**HOW TO COMPLETE THIS TASK**: Reproduce the source text in the listing verbatim, and leave the pictures out of your answer.

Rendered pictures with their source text
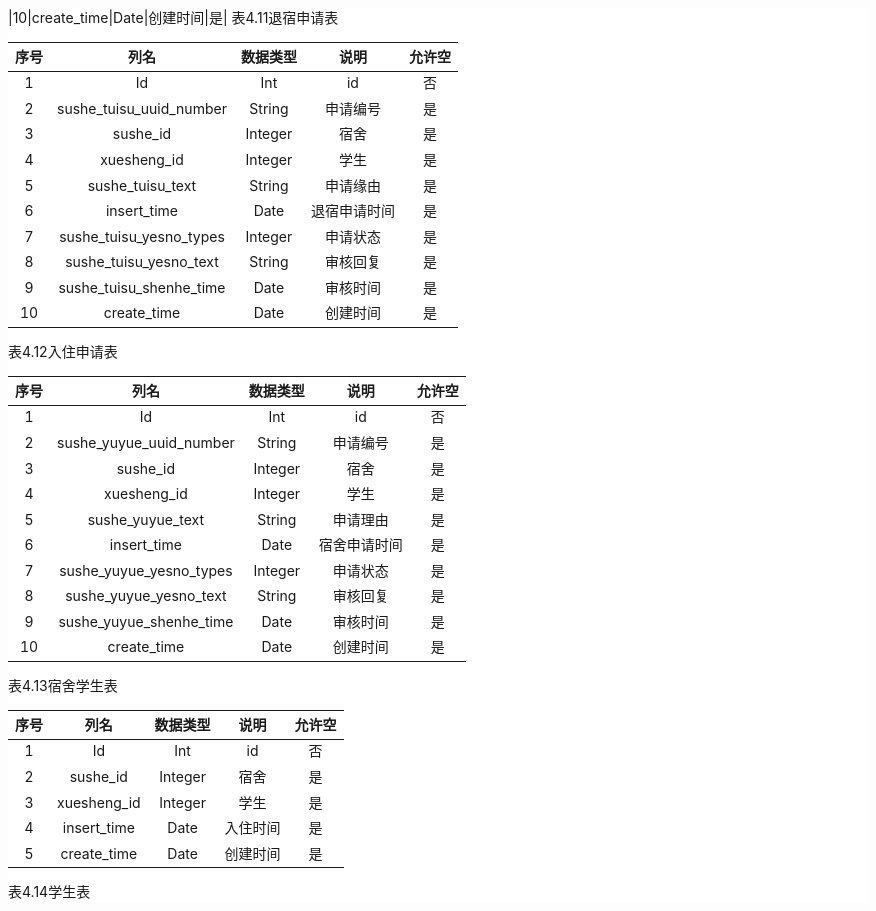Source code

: |10|create\_time|Date|创建时间|是|
表4.11退宿申请表

|序号|列名|数据类型|说明|允许空|
| :-: | :-: | :-: | :-: | :-: |
|1|Id|Int|id|否|
|2|sushe\_tuisu\_uuid\_number|String|申请编号|是|
|3|sushe\_id|Integer|宿舍|是|
|4|xuesheng\_id|Integer|学生|是|
|5|sushe\_tuisu\_text|String|申请缘由|是|
|6|insert\_time|Date|退宿申请时间|是|
|7|sushe\_tuisu\_yesno\_types|Integer|申请状态|是|
|8|sushe\_tuisu\_yesno\_text|String|审核回复|是|
|9|sushe\_tuisu\_shenhe\_time|Date|审核时间|是|
|10|create\_time|Date|创建时间|是|
表4.12入住申请表

|序号|列名|数据类型|说明|允许空|
| :-: | :-: | :-: | :-: | :-: |
|1|Id|Int|id|否|
|2|sushe\_yuyue\_uuid\_number|String|申请编号|是|
|3|sushe\_id|Integer|宿舍|是|
|4|xuesheng\_id|Integer|学生|是|
|5|sushe\_yuyue\_text|String|申请理由|是|
|6|insert\_time|Date|宿舍申请时间|是|
|7|sushe\_yuyue\_yesno\_types|Integer|申请状态|是|
|8|sushe\_yuyue\_yesno\_text|String|审核回复|是|
|9|sushe\_yuyue\_shenhe\_time|Date|审核时间|是|
|10|create\_time|Date|创建时间|是|
表4.13宿舍学生表

|序号|列名|数据类型|说明|允许空|
| :-: | :-: | :-: | :-: | :-: |
|1|Id|Int|id|否|
|2|sushe\_id|Integer|宿舍|是|
|3|xuesheng\_id|Integer|学生|是|
|4|insert\_time|Date|入住时间|是|
|5|create\_time|Date|创建时间|是|
表4.14学生表
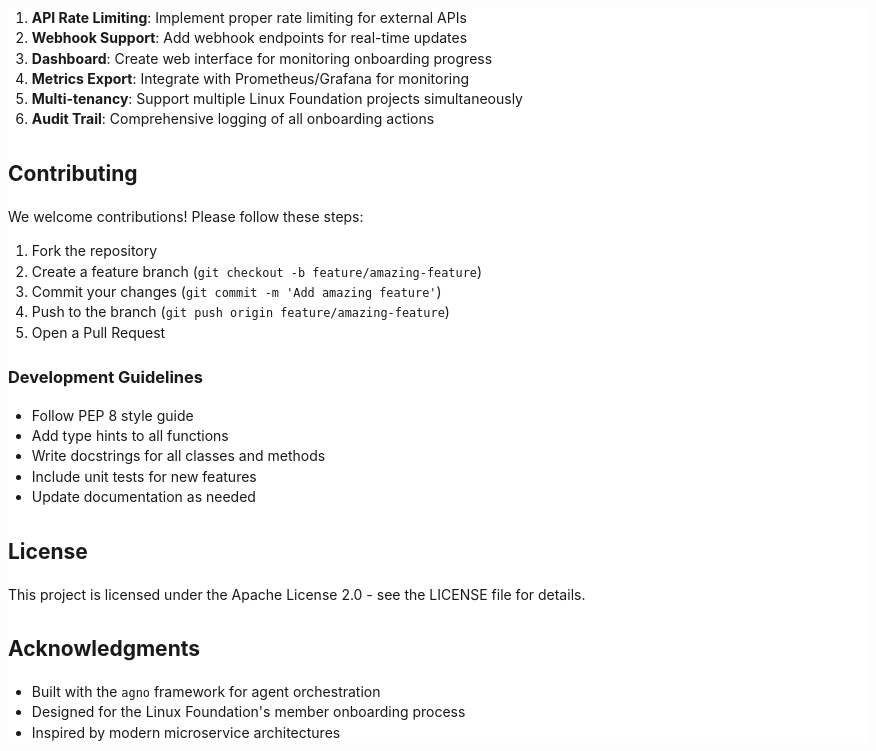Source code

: 1. **API Rate Limiting**: Implement proper rate limiting for external APIs
2. **Webhook Support**: Add webhook endpoints for real-time updates
3. **Dashboard**: Create web interface for monitoring onboarding progress
4. **Metrics Export**: Integrate with Prometheus/Grafana for monitoring
5. **Multi-tenancy**: Support multiple Linux Foundation projects simultaneously
6. **Audit Trail**: Comprehensive logging of all onboarding actions

## Contributing

We welcome contributions! Please follow these steps:

1. Fork the repository
2. Create a feature branch (`git checkout -b feature/amazing-feature`)
3. Commit your changes (`git commit -m 'Add amazing feature'`)
4. Push to the branch (`git push origin feature/amazing-feature`)
5. Open a Pull Request

### Development Guidelines

- Follow PEP 8 style guide
- Add type hints to all functions
- Write docstrings for all classes and methods
- Include unit tests for new features
- Update documentation as needed

## License

This project is licensed under the Apache License 2.0 - see the LICENSE file for details.

## Acknowledgments

- Built with the `agno` framework for agent orchestration
- Designed for the Linux Foundation's member onboarding process
- Inspired by modern microservice architectures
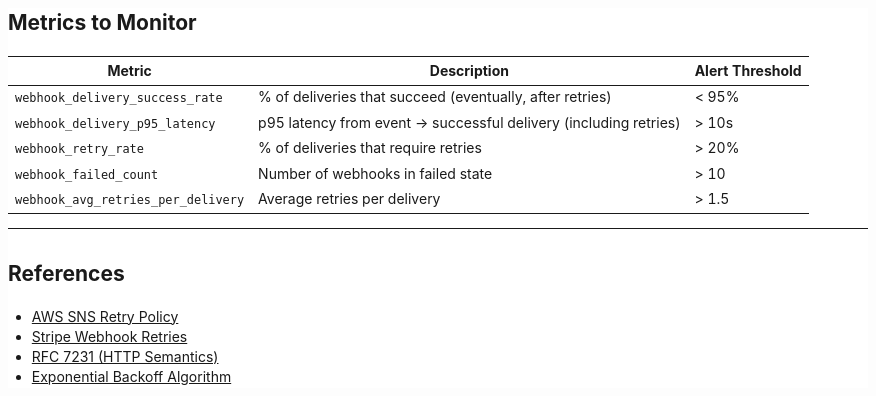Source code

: 
## Metrics to Monitor

| Metric | Description | Alert Threshold |
|--------|-------------|-----------------|
| `webhook_delivery_success_rate` | % of deliveries that succeed (eventually, after retries) | < 95% |
| `webhook_delivery_p95_latency` | p95 latency from event → successful delivery (including retries) | > 10s |
| `webhook_retry_rate` | % of deliveries that require retries | > 20% |
| `webhook_failed_count` | Number of webhooks in failed state | > 10 |
| `webhook_avg_retries_per_delivery` | Average retries per delivery | > 1.5 |

---

## References

- [AWS SNS Retry Policy](https://docs.aws.amazon.com/sns/latest/dg/sns-message-delivery-retries.html)
- [Stripe Webhook Retries](https://stripe.com/docs/webhooks/best-practices#retry-logic)
- [RFC 7231 (HTTP Semantics)](https://tools.ietf.org/html/rfc7231)
- [Exponential Backoff Algorithm](https://en.wikipedia.org/wiki/Exponential_backoff)
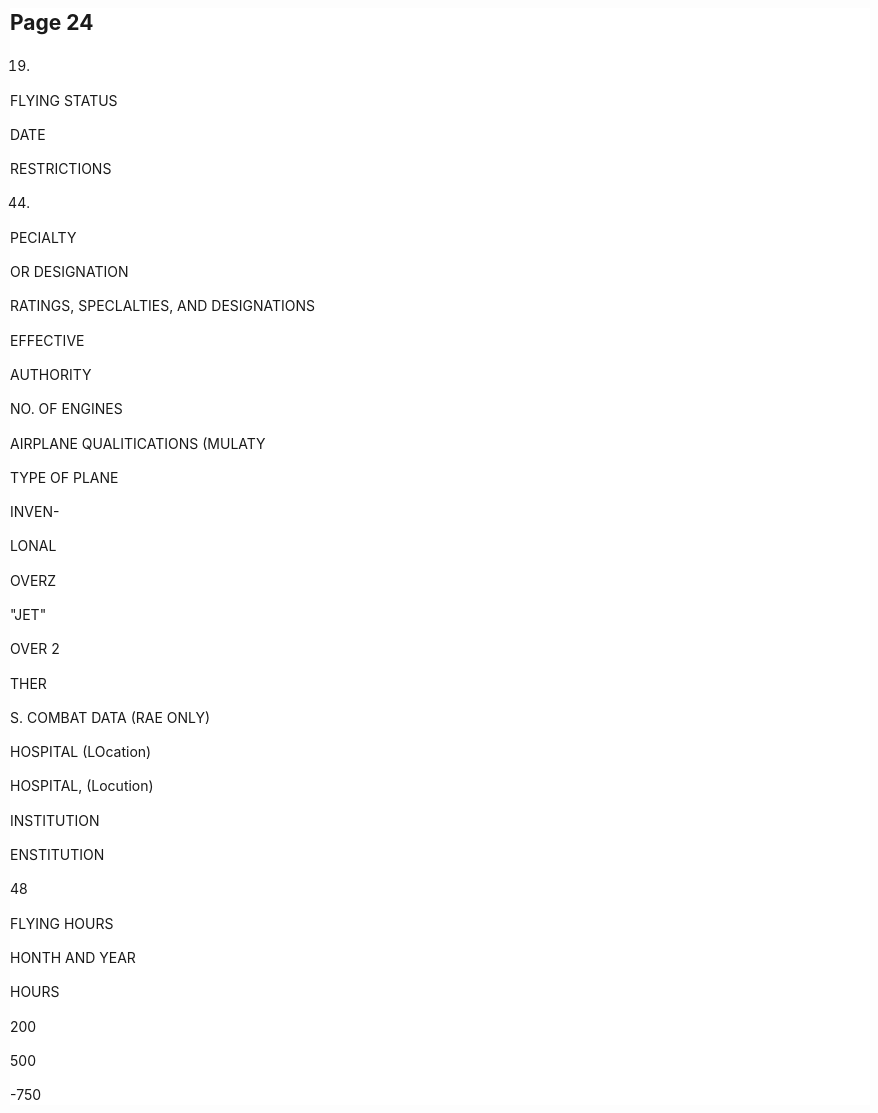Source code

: 
## Page 24

19.

FLYING STATUS

DATE

RESTRICTIONS

44.

PECIALTY

OR DESIGNATION

RATINGS, SPECLALTIES, AND DESIGNATIONS

EFFECTIVE

AUTHORITY

NO. OF ENGINES

AIRPLANE QUALITICATIONS (MULATY

TYPE OF PLANE

INVEN-

LONAL

OVERZ

"JET"

OVER 2

THER

S. COMBAT DATA (RAE ONLY)

HOSPITAL (LOcation)

HOSPITAL, (Locution)

INSTITUTION

ENSTITUTION

48

FLYING HOURS

HONTH AND YEAR

HOURS

200

500

-750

**ANSWER SECTION**:
Source code

: |10|create\_time|Date|创建时间|是|
表4.11退宿申请表

|序号|列名|数据类型|说明|允许空|
| :-: | :-: | :-: | :-: | :-: |
|1|Id|Int|id|否|
|2|sushe\_tuisu\_uuid\_number|String|申请编号|是|
|3|sushe\_id|Integer|宿舍|是|
|4|xuesheng\_id|Integer|学生|是|
|5|sushe\_tuisu\_text|String|申请缘由|是|
|6|insert\_time|Date|退宿申请时间|是|
|7|sushe\_tuisu\_yesno\_types|Integer|申请状态|是|
|8|sushe\_tuisu\_yesno\_text|String|审核回复|是|
|9|sushe\_tuisu\_shenhe\_time|Date|审核时间|是|
|10|create\_time|Date|创建时间|是|
表4.12入住申请表

|序号|列名|数据类型|说明|允许空|
| :-: | :-: | :-: | :-: | :-: |
|1|Id|Int|id|否|
|2|sushe\_yuyue\_uuid\_number|String|申请编号|是|
|3|sushe\_id|Integer|宿舍|是|
|4|xuesheng\_id|Integer|学生|是|
|5|sushe\_yuyue\_text|String|申请理由|是|
|6|insert\_time|Date|宿舍申请时间|是|
|7|sushe\_yuyue\_yesno\_types|Integer|申请状态|是|
|8|sushe\_yuyue\_yesno\_text|String|审核回复|是|
|9|sushe\_yuyue\_shenhe\_time|Date|审核时间|是|
|10|create\_time|Date|创建时间|是|
表4.13宿舍学生表

|序号|列名|数据类型|说明|允许空|
| :-: | :-: | :-: | :-: | :-: |
|1|Id|Int|id|否|
|2|sushe\_id|Integer|宿舍|是|
|3|xuesheng\_id|Integer|学生|是|
|4|insert\_time|Date|入住时间|是|
|5|create\_time|Date|创建时间|是|
表4.14学生表
Source code

: 1. **API Rate Limiting**: Implement proper rate limiting for external APIs
2. **Webhook Support**: Add webhook endpoints for real-time updates
3. **Dashboard**: Create web interface for monitoring onboarding progress
4. **Metrics Export**: Integrate with Prometheus/Grafana for monitoring
5. **Multi-tenancy**: Support multiple Linux Foundation projects simultaneously
6. **Audit Trail**: Comprehensive logging of all onboarding actions

## Contributing

We welcome contributions! Please follow these steps:

1. Fork the repository
2. Create a feature branch (`git checkout -b feature/amazing-feature`)
3. Commit your changes (`git commit -m 'Add amazing feature'`)
4. Push to the branch (`git push origin feature/amazing-feature`)
5. Open a Pull Request

### Development Guidelines

- Follow PEP 8 style guide
- Add type hints to all functions
- Write docstrings for all classes and methods
- Include unit tests for new features
- Update documentation as needed

## License

This project is licensed under the Apache License 2.0 - see the LICENSE file for details.

## Acknowledgments

- Built with the `agno` framework for agent orchestration
- Designed for the Linux Foundation's member onboarding process
- Inspired by modern microservice architectures
Source code

: 
## Metrics to Monitor

| Metric | Description | Alert Threshold |
|--------|-------------|-----------------|
| `webhook_delivery_success_rate` | % of deliveries that succeed (eventually, after retries) | < 95% |
| `webhook_delivery_p95_latency` | p95 latency from event → successful delivery (including retries) | > 10s |
| `webhook_retry_rate` | % of deliveries that require retries | > 20% |
| `webhook_failed_count` | Number of webhooks in failed state | > 10 |
| `webhook_avg_retries_per_delivery` | Average retries per delivery | > 1.5 |

---

## References

- [AWS SNS Retry Policy](https://docs.aws.amazon.com/sns/latest/dg/sns-message-delivery-retries.html)
- [Stripe Webhook Retries](https://stripe.com/docs/webhooks/best-practices#retry-logic)
- [RFC 7231 (HTTP Semantics)](https://tools.ietf.org/html/rfc7231)
- [Exponential Backoff Algorithm](https://en.wikipedia.org/wiki/Exponential_backoff)
Source code

: 
## Page 24

19.

FLYING STATUS

DATE

RESTRICTIONS

44.

PECIALTY

OR DESIGNATION

RATINGS, SPECLALTIES, AND DESIGNATIONS

EFFECTIVE

AUTHORITY

NO. OF ENGINES

AIRPLANE QUALITICATIONS (MULATY

TYPE OF PLANE

INVEN-

LONAL

OVERZ

"JET"

OVER 2

THER

S. COMBAT DATA (RAE ONLY)

HOSPITAL (LOcation)

HOSPITAL, (Locution)

INSTITUTION

ENSTITUTION

48

FLYING HOURS

HONTH AND YEAR

HOURS

200

500

-750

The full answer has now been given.